- Unpivot is the process of transforming columns into rows.
- In PySpark, you can use the 'selectExpr()' function with the 'stack()' method to achieve unpivoting. It is the reverse operation of pivoting and is helpful for normalizing data.

- syntax: 
    df.selectExpr("column1", 'stack(n, "col_name", col_value, ...) as (new_col, new_val)')

In [1]:
from pyspark.sql import SparkSession

spark = SparkSession.builder.appName("UnpivotFunctionExample").getOrCreate()
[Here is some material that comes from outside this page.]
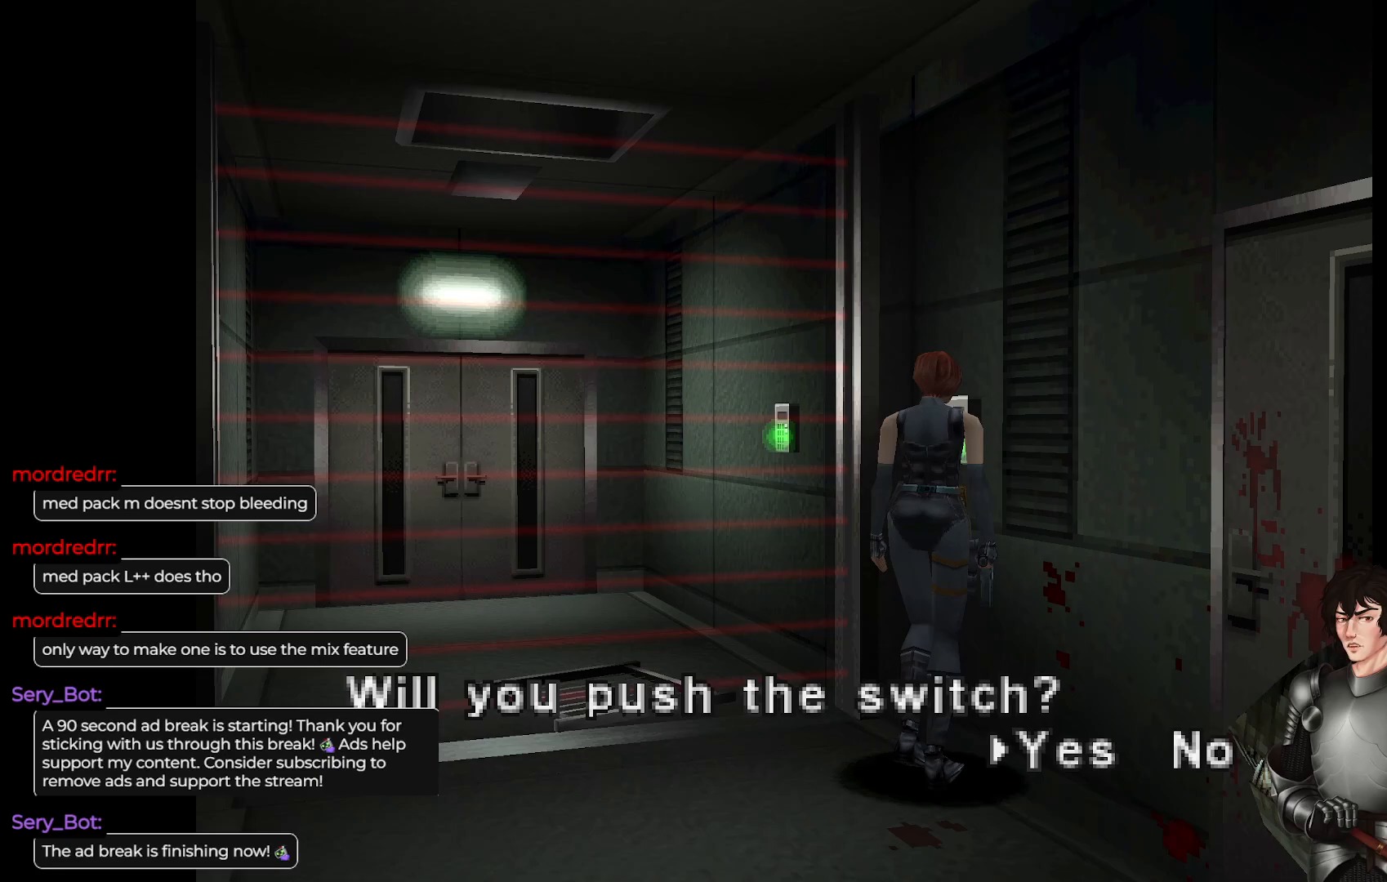
{"buttons": [], "left_stick": "center", "right_stick": "center", "events": []}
Using Spark's default log4j profile: org/apache/spark/log4j2-defaults.properties
25/09/10 14:36:17 WARN Utils: Your hostname, KLZPC0015, resolves to a loopback address: 127.0.1.1; using 172.25.17.96 instead (on interface eth0)
25/09/10 14:36:17 WARN Utils: Set SPARK_LOCAL_IP if you need to bind to another address
Using Spark's default log4j profile: org/apache/spark/log4j2-defaults.properties
Setting default log level to "WARN".
To adjust logging level use sc.setLogLevel(newLevel). For SparkR, use setLogLevel(newLevel).
25/09/10 14:36:27 WARN NativeCodeLoader: Unable to load native-hadoop library for your platform... using builtin-java classes where applicable
25/09/10 14:36:30 WARN Utils: Service 'SparkUI' could not bind on port 4040. Attempting port 4041.


In [3]:
# create sample dataframes
data = [
    (1, "Manta",    None, 240, None),
    (2, "Dipankar", None, None, 270),
    (3, "Souvik",   270, None, None),
    (4, "Soukarjya",None, None, None),
    (5, "Arvind",   280, None, None),
    (6, "Prodipta", 280, None, None),
    (7, "Padma",    None, None, None),
    (8, "Panta",    None, 270, None),
    (9, "Sougato",  290, None, None),
]

columns = ["id", "name", "sales_2022", "sales_2023", "sales_2024"]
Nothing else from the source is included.